● Tasks and exercises
**a.** From the forum thread about PR and spousal visa renewal, repeat the passage from "My PR application" up to and including "(Mar 10, 2015)".
**b.** Translate this sentence from the visa renewal thread into Spanish: "I have been waiting for more than 3 months now."

Document section START

# Waiting for PR and Spousal visa renewal same time



## harman007 (Mar 13, 2015)

Hi all, I applied for my PR last year. Then, had to apply for renewal of spousal visa as its expiring on May 15. 

Now what happens if my spousal visa renewal is declined, I don't apeal and after couple of months my PR arrives? (If its possible) Will I be undesired still or DHA can reject my PR too? 

I couldn't attach the police clearance when I applied for the renewal, I did attach the receipt of Police clearance application with an affaidavait stating why I couldn't attach the police clearance (south african). 

My PR application was complete and there is nothing short. I even attached my SAQA certificate with the PR application. 

I will appreciate all the suggestions.


----------



## oceanracer (Mar 10, 2015)

Hi harman007,
This is exactly what happened to me.. read my previous posts. I applied for PRP and while waiting I had to renew my TRP which was arbitrary denied (foreign police clearance issue). I had to appeal and I am still waiting for the results of DHA arbitrary decision (read Tony56 excellent post on that titled "Rejection and Appeals: What to do when your application has been rejected.") . Anticipating when you will get any results from DHA is a Wild-Ass Guess and required a lots of patience. perhaps hiring an immigration consultant might speed things up. I have been waiting for more than 3 months now. Good luck with your dealing with DHA.

Document section END
Data to examine START

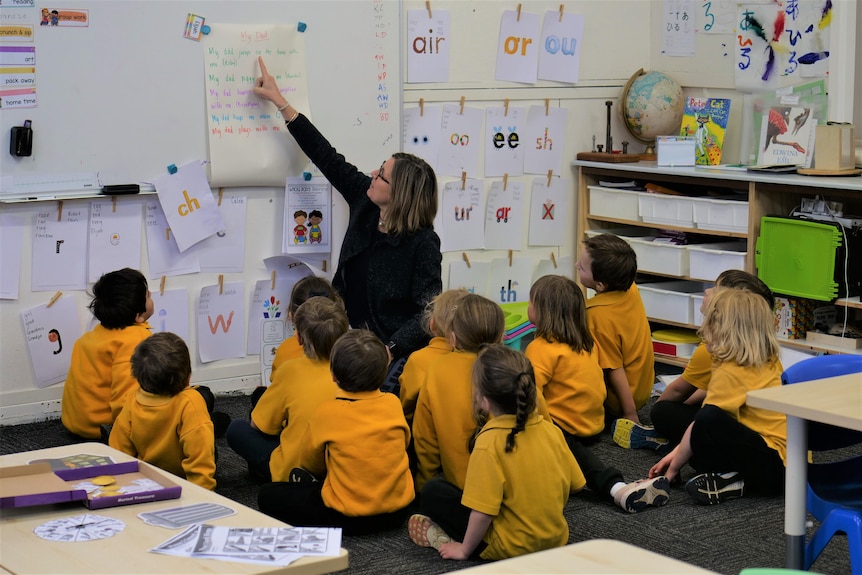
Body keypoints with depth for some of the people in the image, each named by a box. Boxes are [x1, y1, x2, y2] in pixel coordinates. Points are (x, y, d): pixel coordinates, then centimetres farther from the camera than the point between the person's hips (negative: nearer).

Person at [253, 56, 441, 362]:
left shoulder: (423, 243, -16)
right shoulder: (364, 201, 3)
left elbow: (429, 312, -17)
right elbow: (328, 159, 11)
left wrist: (390, 351, -29)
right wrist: (279, 101, 14)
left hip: (397, 354, -6)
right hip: (354, 339, 6)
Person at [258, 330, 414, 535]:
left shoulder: (327, 412, -13)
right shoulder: (393, 404, -4)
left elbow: (309, 464, 4)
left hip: (349, 519, -5)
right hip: (398, 512, 5)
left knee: (268, 495, 8)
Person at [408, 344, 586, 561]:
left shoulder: (490, 442, -23)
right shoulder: (550, 429, -5)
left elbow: (482, 512, -24)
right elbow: (574, 483, 5)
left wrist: (464, 550, -8)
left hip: (511, 548, -6)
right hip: (558, 539, 6)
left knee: (432, 492, 1)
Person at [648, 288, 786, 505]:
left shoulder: (731, 372, -16)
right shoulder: (767, 363, 12)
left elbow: (704, 422, -12)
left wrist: (672, 469, 1)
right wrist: (678, 452, 16)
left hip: (776, 464, -10)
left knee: (708, 422, -31)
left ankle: (729, 481, -14)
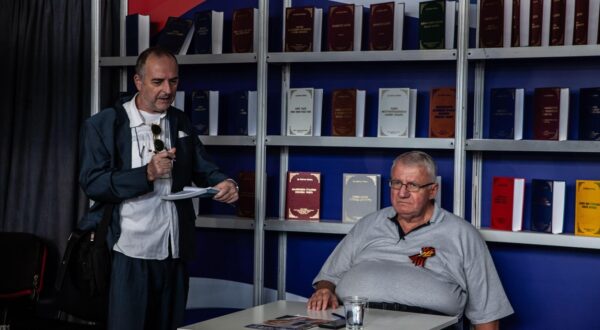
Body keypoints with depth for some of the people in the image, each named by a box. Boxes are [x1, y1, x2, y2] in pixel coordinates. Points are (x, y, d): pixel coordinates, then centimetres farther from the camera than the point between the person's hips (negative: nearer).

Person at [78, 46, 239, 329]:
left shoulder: (181, 123, 12)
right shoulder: (103, 124, -5)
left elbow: (202, 169, 12)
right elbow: (92, 183, -13)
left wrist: (224, 184, -12)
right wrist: (148, 173, -24)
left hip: (175, 253, 5)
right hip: (128, 255, -5)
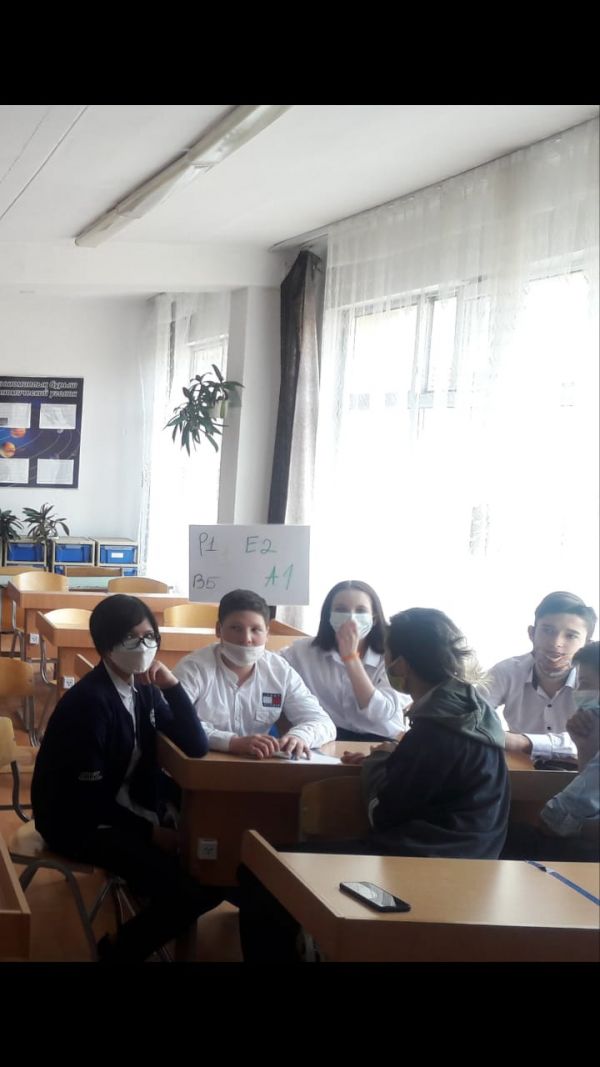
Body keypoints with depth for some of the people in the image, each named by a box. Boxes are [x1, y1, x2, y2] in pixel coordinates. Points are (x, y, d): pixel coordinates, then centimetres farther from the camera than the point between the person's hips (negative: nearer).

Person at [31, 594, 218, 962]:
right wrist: (150, 832, -16)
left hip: (131, 808, 8)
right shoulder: (89, 701, -22)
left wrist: (172, 685, -14)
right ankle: (120, 949, 2)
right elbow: (89, 794, -21)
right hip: (82, 822, -8)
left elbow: (196, 747, -5)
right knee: (184, 888, -21)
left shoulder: (144, 689, 2)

Data to examine END

● Written answers
**a.**
My PR application was complete and there is nothing short. I even attached my SAQA certificate with the PR application. 

I will appreciate all the suggestions.


----------



## oceanracer (Mar 10, 2015)

**b.** Llevo más de 3 meses esperando.